» **WRITTEN TASK**
The entries below must be reproduced exactly; their pictures are not part of the copy.

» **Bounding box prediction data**
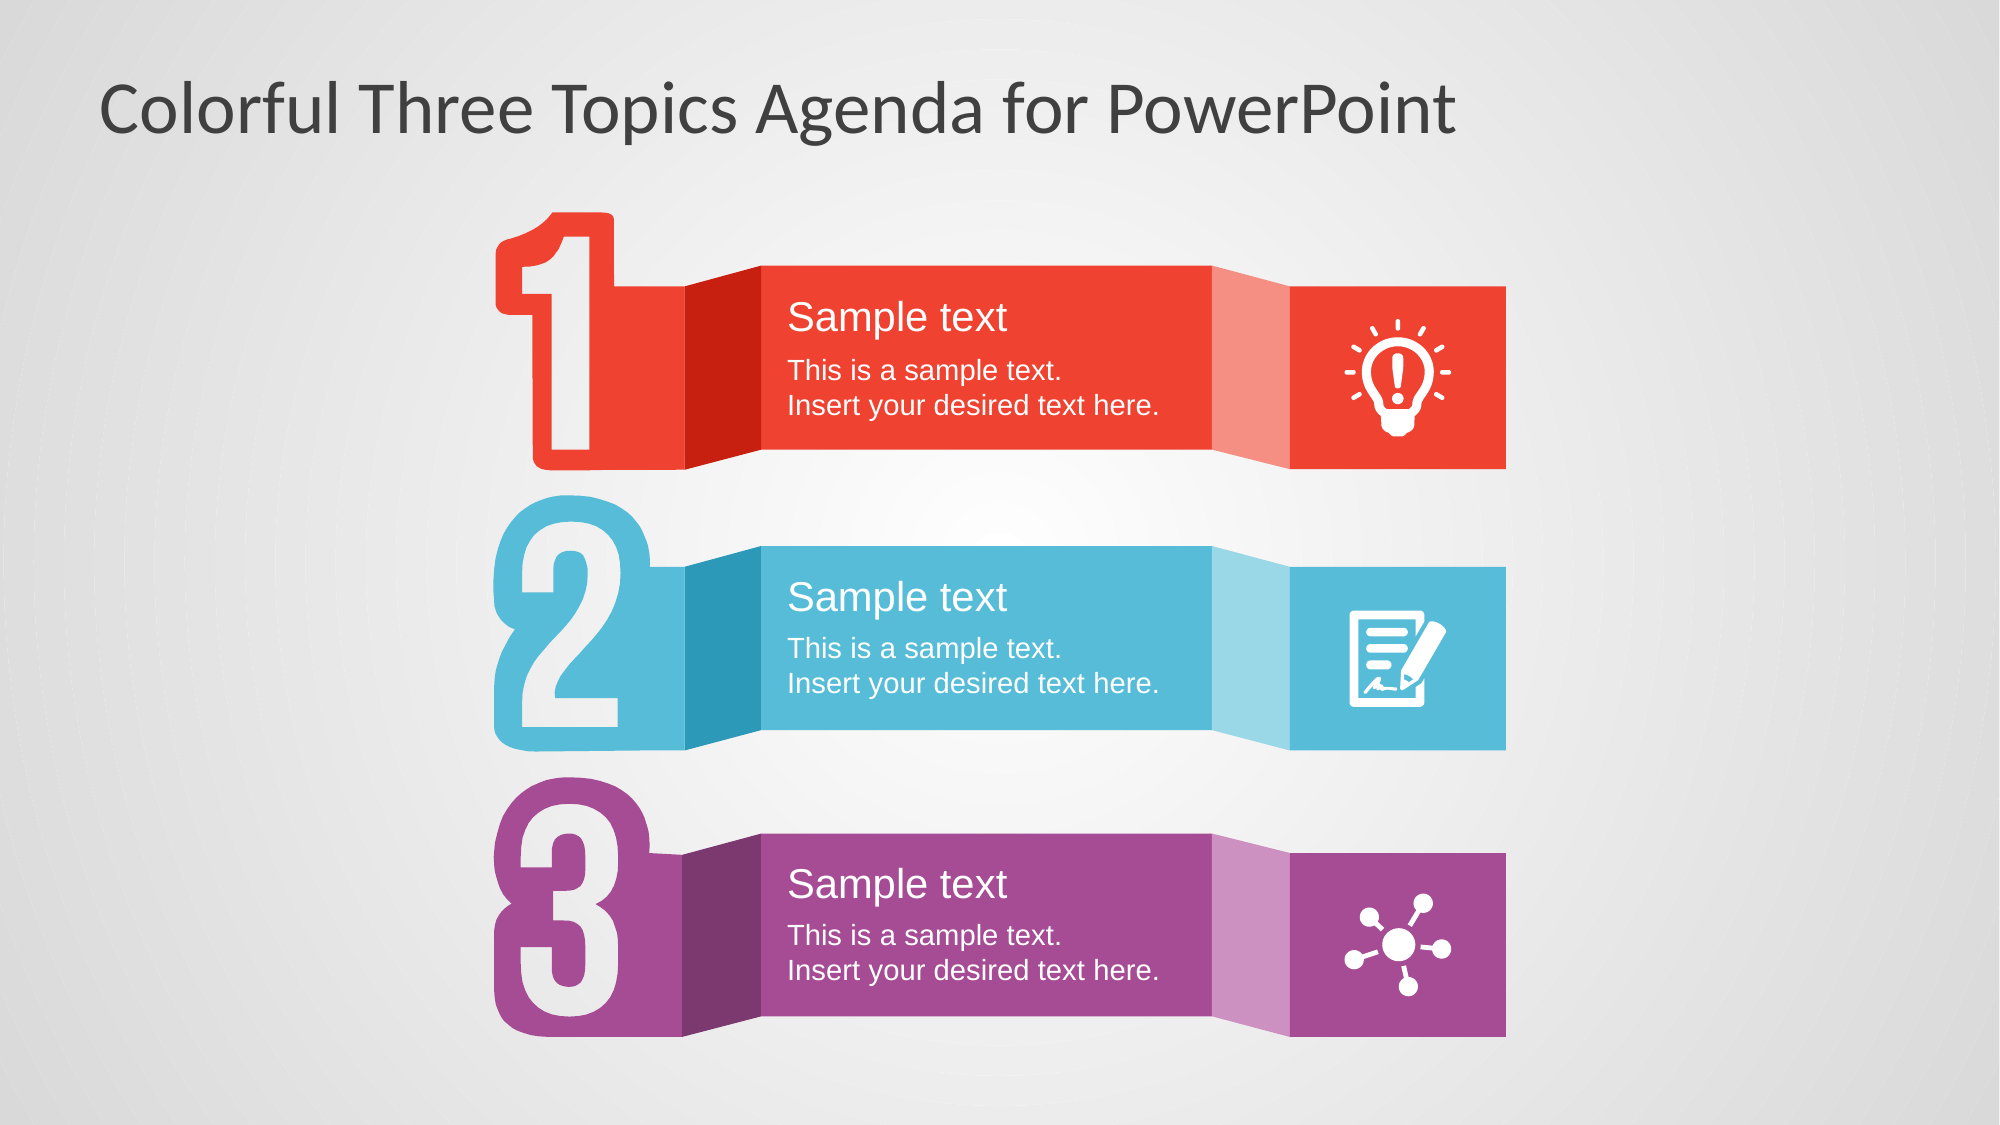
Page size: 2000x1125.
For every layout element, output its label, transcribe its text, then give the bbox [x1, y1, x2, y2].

text_box This is a sample text. Insert your desired text here. [772, 343, 1191, 429]
text_box [495, 212, 684, 471]
text_box [684, 265, 762, 470]
text_box [761, 833, 1211, 1017]
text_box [1349, 610, 1447, 708]
text_box [1211, 546, 1289, 751]
text_box [1211, 833, 1290, 1037]
text_box [493, 777, 682, 1037]
text_box This is a sample text. Insert your desired text here. [772, 915, 1187, 994]
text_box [1344, 318, 1452, 437]
text_box [685, 546, 761, 751]
text_box [682, 833, 761, 1037]
text_box [1289, 286, 1506, 470]
text_box [1289, 853, 1506, 1037]
text_box This is a sample text. Insert your desired text here. [772, 628, 1185, 707]
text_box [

» **EXERCISE ANSWER**
Page size: 2000x1125.
For every layout element, output its label, transcribe its text, then give the bbox [x1, y1, x2, y2].

text_box This is a sample text. Insert your desired text here. [772, 343, 1191, 429]
text_box [495, 212, 684, 471]
text_box [684, 265, 762, 470]
text_box [761, 833, 1211, 1017]
text_box [1349, 610, 1447, 708]
text_box [1211, 546, 1289, 751]
text_box [1211, 833, 1290, 1037]
text_box [493, 777, 682, 1037]
text_box This is a sample text. Insert your desired text here. [772, 915, 1187, 994]
text_box [1344, 318, 1452, 437]
text_box [685, 546, 761, 751]
text_box [682, 833, 761, 1037]
text_box [1289, 286, 1506, 470]
text_box [1289, 853, 1506, 1037]
text_box This is a sample text. Insert your desired text here. [772, 628, 1185, 707]
text_box [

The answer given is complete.